===== SOURCE DATA
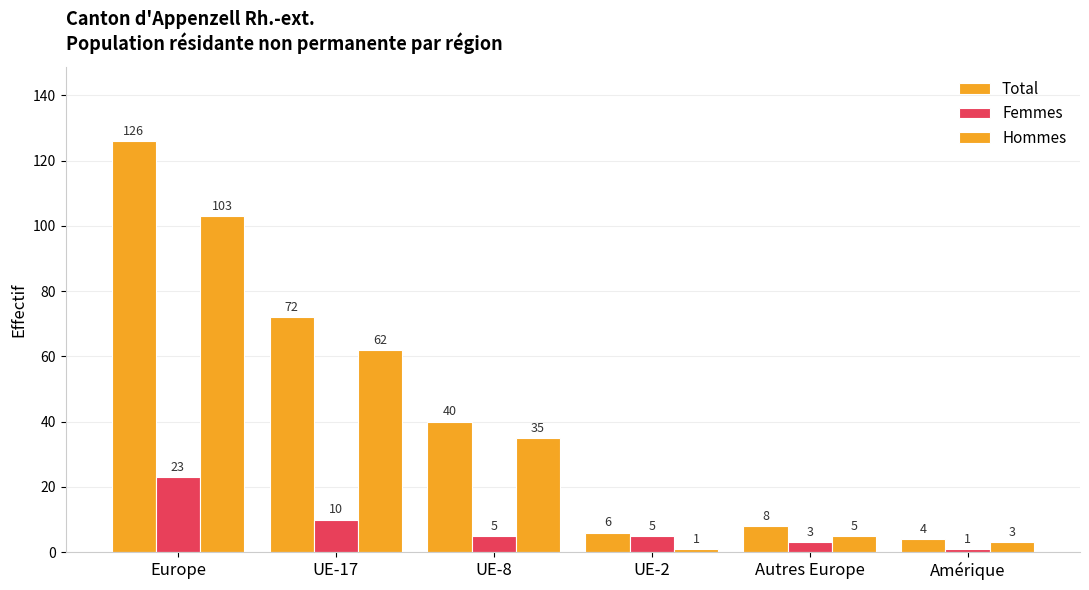

Reading right to left, transcribe all the data shown in this chart.

Total: Amérique=4	Autres Europe=8	UE-2=6	UE-8=40	UE-17=72	Europe=126
Femmes: Amérique=1	Autres Europe=3	UE-2=5	UE-8=5	UE-17=10	Europe=23
Hommes: Amérique=3	Autres Europe=5	UE-2=1	UE-8=35	UE-17=62	Europe=103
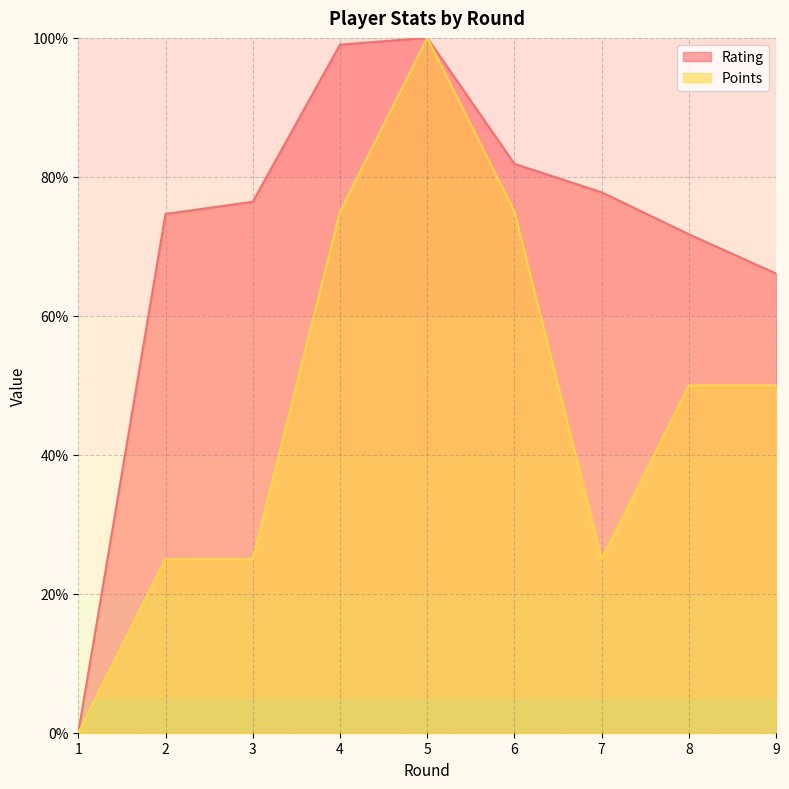

Where is the first local maximum for Points?

5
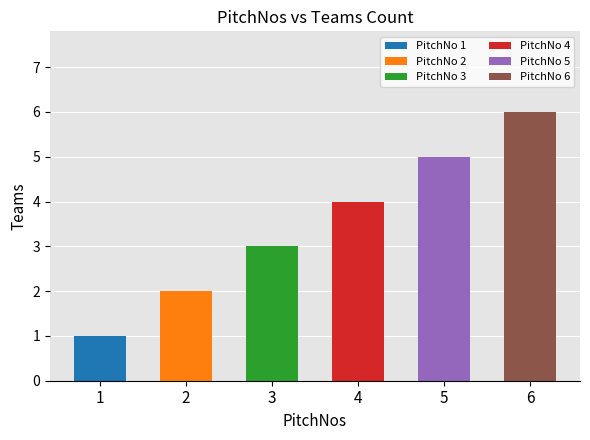

List the labels in order of value, largest first.

6, 5, 4, 3, 2, 1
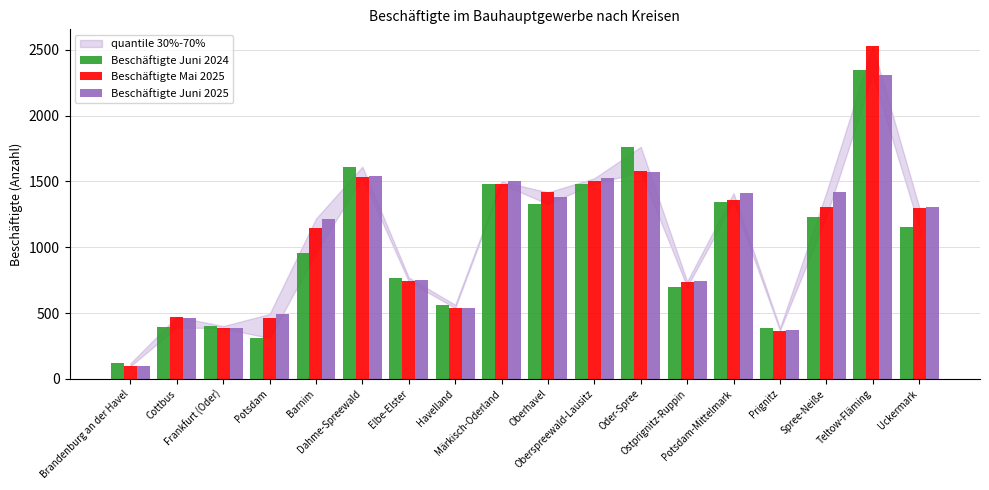

Rank the series by their maximum value, from highest to lowest.

Beschäftigte Mai 2025, Beschäftigte Juni 2024, Beschäftigte Juni 2025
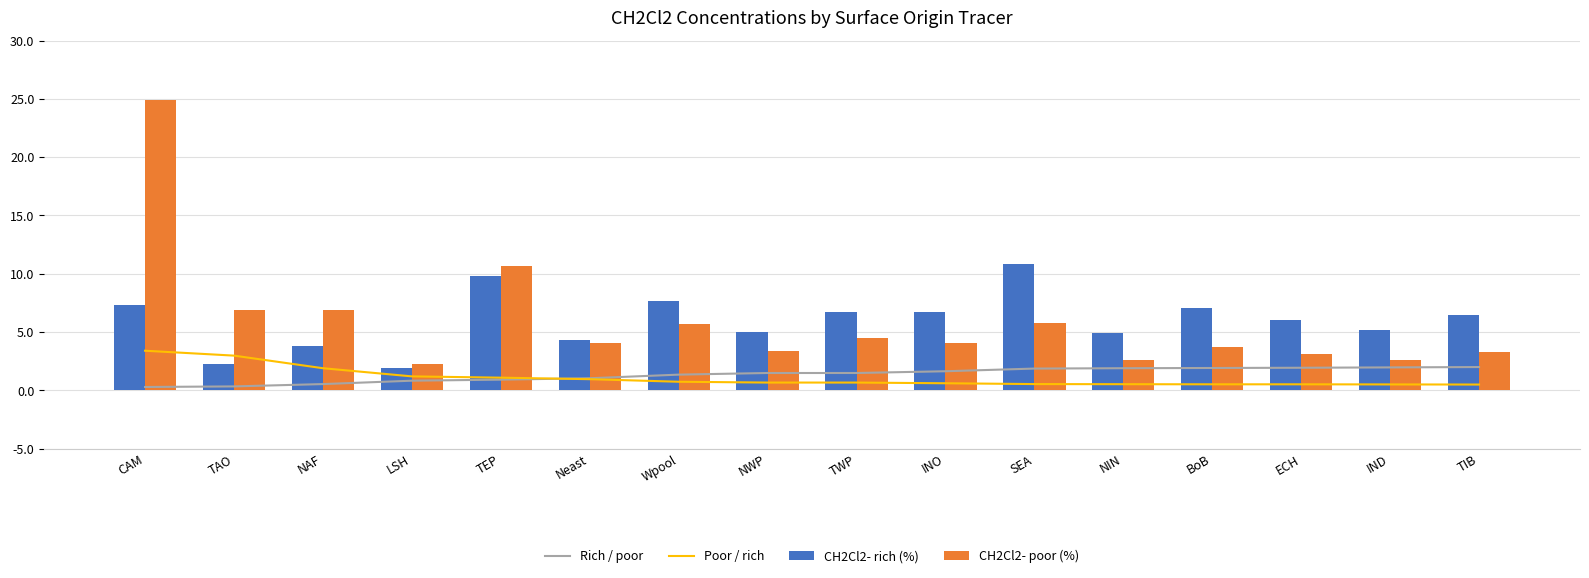

Reading left to right, what are all the values shown in this chart?

Rich / poor: 0.3	0.3	0.5	0.8	0.9	1.0	1.4	1.5	1.5	1.6	1.9	1.9	1.9	1.9	2.0	2.0
Poor / rich: 3.4	3.0	1.9	1.2	1.1	1.0	0.7	0.7	0.7	0.6	0.5	0.5	0.5	0.5	0.5	0.5
CH2Cl2- rich (%): 7.3	2.3	3.8	1.9	9.8	4.3	7.7	5.0	6.7	6.7	10.8	4.9	7.1	6.0	5.2	6.5
CH2Cl2- poor (%): 24.9	6.9	6.9	2.3	10.7	4.1	5.7	3.4	4.5	4.1	5.8	2.6	3.7	3.1	2.6	3.3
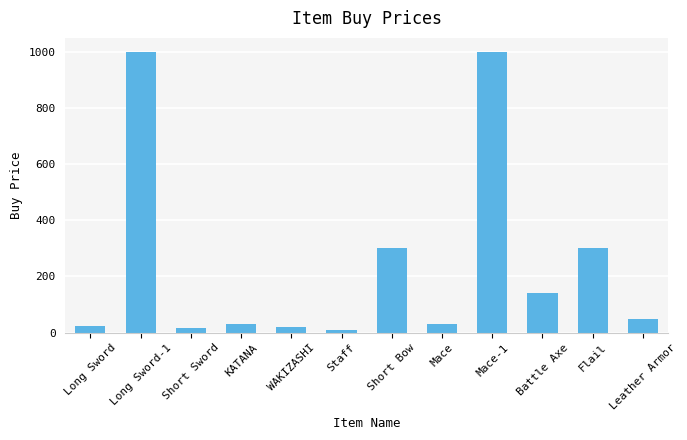

What is the label of the 11th bar from the left?

Flail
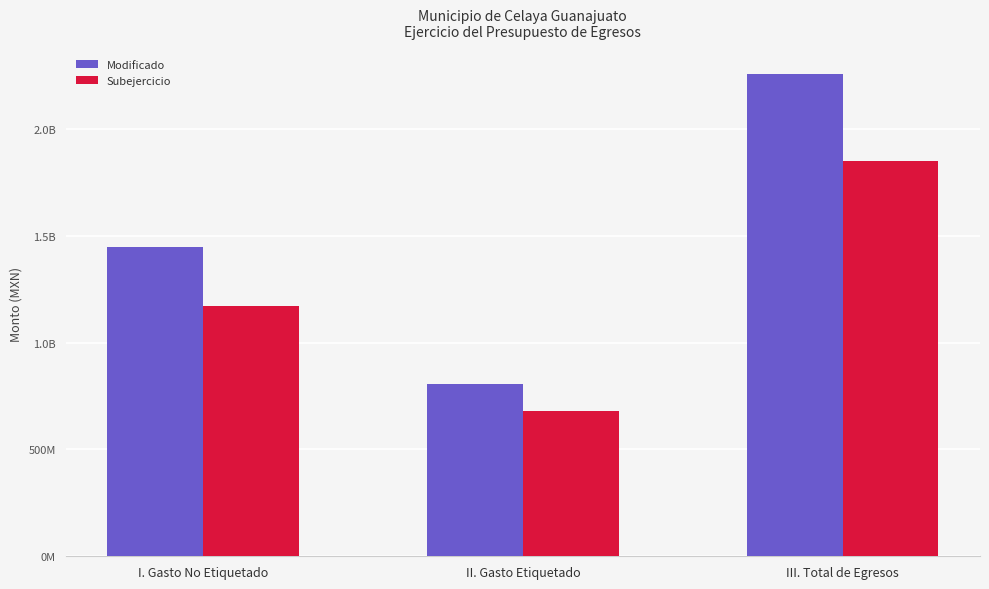

What is the difference between the highest and lowest values at II. Gasto Etiquetado?

129816151.6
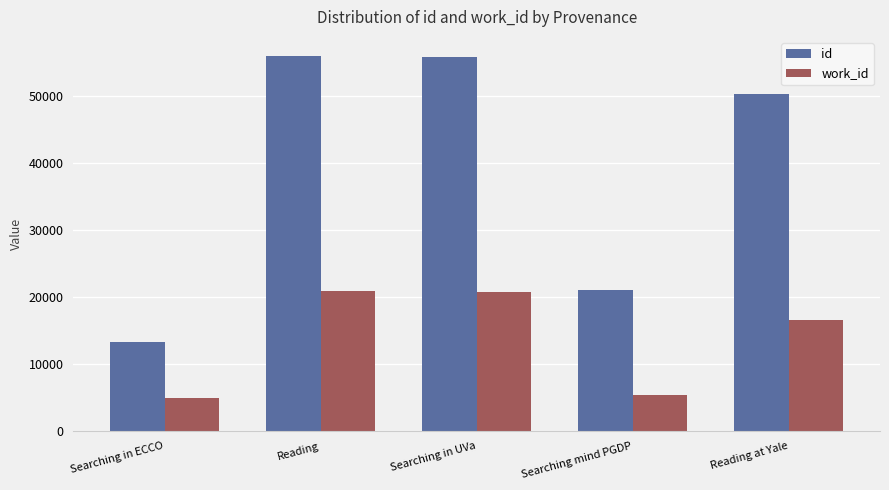

At which label does id reach its minimum?

Searching in ECCO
==========
Reproduce the entire chart comprehension listing above word for word, leaving out the pictures.

OUTPUT BELOW:
Reading right to left, transcribe all the data shown in this chart.

Total: Amérique=4	Autres Europe=8	UE-2=6	UE-8=40	UE-17=72	Europe=126
Femmes: Amérique=1	Autres Europe=3	UE-2=5	UE-8=5	UE-17=10	Europe=23
Hommes: Amérique=3	Autres Europe=5	UE-2=1	UE-8=35	UE-17=62	Europe=103

Where is the first local maximum for Points?

5

List the labels in order of value, largest first.

6, 5, 4, 3, 2, 1

Rank the series by their maximum value, from highest to lowest.

Beschäftigte Mai 2025, Beschäftigte Juni 2024, Beschäftigte Juni 2025

Reading left to right, what are all the values shown in this chart?

Rich / poor: 0.3	0.3	0.5	0.8	0.9	1.0	1.4	1.5	1.5	1.6	1.9	1.9	1.9	1.9	2.0	2.0
Poor / rich: 3.4	3.0	1.9	1.2	1.1	1.0	0.7	0.7	0.7	0.6	0.5	0.5	0.5	0.5	0.5	0.5
CH2Cl2- rich (%): 7.3	2.3	3.8	1.9	9.8	4.3	7.7	5.0	6.7	6.7	10.8	4.9	7.1	6.0	5.2	6.5
CH2Cl2- poor (%): 24.9	6.9	6.9	2.3	10.7	4.1	5.7	3.4	4.5	4.1	5.8	2.6	3.7	3.1	2.6	3.3

What is the label of the 11th bar from the left?

Flail

What is the difference between the highest and lowest values at II. Gasto Etiquetado?

129816151.6

At which label does id reach its minimum?

Searching in ECCO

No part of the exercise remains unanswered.